Ein Hauch von Londoner Westend weht über den weihnachtlich geschmückten, aber nasskalten Paderborner Neuen Platz in Katharina Kreuzhages Inszenierung von Jim Cartwrights modernem Klassiker ´Little Voice`.
von Erhard Hofmann
Die Geschichte ist schnell erzählt. Eine durch ihre Sozialphobien und den frühen Tod ihres Vaters traumatisierte, von der Welt entrückte junge Frau, die eigentlich Laura heißt, aber von allen ob ihrer leisen Stimme nur L.V., Little Voice, genannt wird (überzeugend: Josephine Mayer), lebt mit ihrer durchgeknallten Mutter Mari Hoff (schrill: Eva Brunner), die an nichts anderes als sich selbst, schlechten Sex und ungesundes Essen denken kann, in äußerst bescheidenen und beengten Verhältnissen: Die Mutter unten, chaotisch und ausgestattet mit allerlei geschmacklosen Möbeln und Accessoires (Bühne: Tobias Kreft), die Tochter oben, mit der großen Plattensammlung ihres verstorbenen Vaters als Erbe, einem Bett und ihrem Teddybären als Bezugsperson. Im Hintergrund leuchten die Sterne und der Mond. Wenn die Mutter jemanden zum Ausheulen braucht, schreit sie nach ihrer Nachbarin Sadie (wunderbar: Kirsten Potthoff), die dann ausstaffiert wie eine Litfaßsäule angewackelt kommt (Kostüme: Matthias Strahm) und sich von Mari volllabern lässt, dass es kaum zum Aushalten ist. Ihr einziger Redebeitrag besteht in der Regel aus ´okay`.

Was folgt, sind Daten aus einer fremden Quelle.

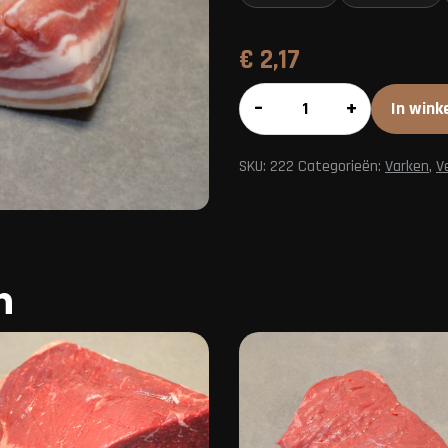
€
2,17
Zuurkoolspek
–
+
In wink
aantal
SKU:
222
Categorieën:
Varken
,
V
n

Komplettiert wird diese exquisite Ansammlung an mitleiderregenden Gestalten durch Ray Say (stark: Alexander Wilß), einem selbsternannten Talent-Scout, der jüngste Lover der unersättlichen Mari, dann den schleimigen Nachclubbesitzer Mr. Boo, der Name sagt eigentlich schon alles (Oliver Fobe, dazu noch Billy (Ogün Derendeli), dem Telefontechniker, der den Menschen hinter L. V. erkennt und sich in sie verliebt. Und dann ist da noch der zweite Telefontechniker sowie ein Fleurop-Mann, beide Rollen gespielt von David Lukowczyk. Dem windigen und skrupellosen Ray Say gelingt es letztendlich mit viel Druck und Tricks, Little Voice dazu zu bewegen, in der Show von Mr. Boo als Supertalent aufzutreten.

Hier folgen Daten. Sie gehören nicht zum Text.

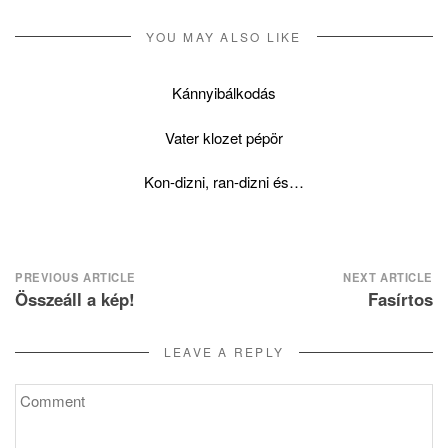
YOU MAY ALSO LIKE
Kánnyibálkodás
Vater klozet pépör
Kon-dizni, ran-dizni és…
Post
PREVIOUS ARTICLE
NEXT ARTICLE
Összeáll a kép!
Fasírtos
navigation
LEAVE A REPLY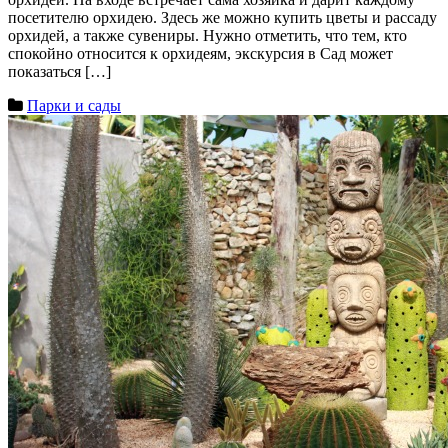
посетителю орхидею. Здесь же можно купить цветы и рассаду
орхидей, а также сувениры. Нужно отметить, что тем, кто
спокойно относится к орхидеям, экскурсия в Сад может
показаться […]
Парки и сады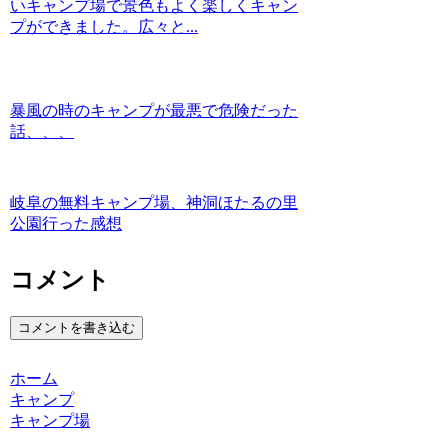
いキャンプ場で景色もよく楽しくキャン
プができました。広々と...
暴風の時のキャンプが最悪で危険だった
話、、、
岐阜の無料キャンプ場、神洞ほたるの里
公園行った感想
コメント
コメントを書き込む
ホーム
キャンプ
キャンプ場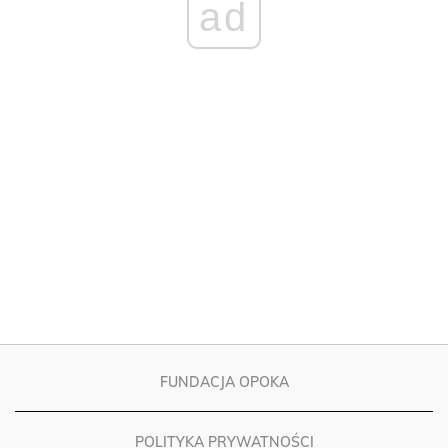
FUNDACJA OPOKA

Diese Ansammlung an schrägen Individualitäten würde ausreichen, um aus dem Stück ein veritables modernes Sozialdrama zu machen (wie sagt doch Mari: „Es geht darum zu kämpfen und zu leiden. Und am Ende schafft man es dann doch irgendwie“).
Nun ist das Ganze aber konzipiert als Musical mit einer ausgezeichnet aufspielenden 9-köpfigen Band (ganz stark das Bläserensemble), den Mr. Boo´s Boys, die vor allem nach der Pause, als sie von oben ins Varieté einschweben, zeigen, was sie so alles drauf haben, und einer wunderbaren Sängerin Josephine Mayer als Little Voice, die in der Varietéshow des Mr. Boo gefeierte Konzerte gibt und mit ihrem gewaltigen Stimmvolumen ganze Hallen füllen könnte.

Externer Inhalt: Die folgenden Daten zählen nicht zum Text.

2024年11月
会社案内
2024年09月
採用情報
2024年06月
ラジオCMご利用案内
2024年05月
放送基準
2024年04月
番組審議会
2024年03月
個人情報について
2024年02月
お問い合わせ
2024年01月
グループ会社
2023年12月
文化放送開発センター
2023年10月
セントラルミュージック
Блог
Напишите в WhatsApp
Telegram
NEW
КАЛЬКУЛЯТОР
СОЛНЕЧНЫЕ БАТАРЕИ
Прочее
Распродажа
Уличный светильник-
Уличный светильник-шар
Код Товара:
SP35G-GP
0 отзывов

Die Auflösung am Ende ist dann auch dem Musicalgenre und der vorweihnachtlichen Jahreszeit angemessen. Little Voice und Billy finden nach einem dramatischen Nervenzusammenbruch von Little Voice zueinander, nachdem er ihr zugeraunt hat, sie solle nicht weiter imitieren, sondern mit ihrer eigenen Stimme singen, und er höre ihr zu. Ihre neue, unschuldige Liebe manifestieren die beiden durch ein wunderbares Duett am Ende: Come fly with me, let´s fly away von Frank Sinatra.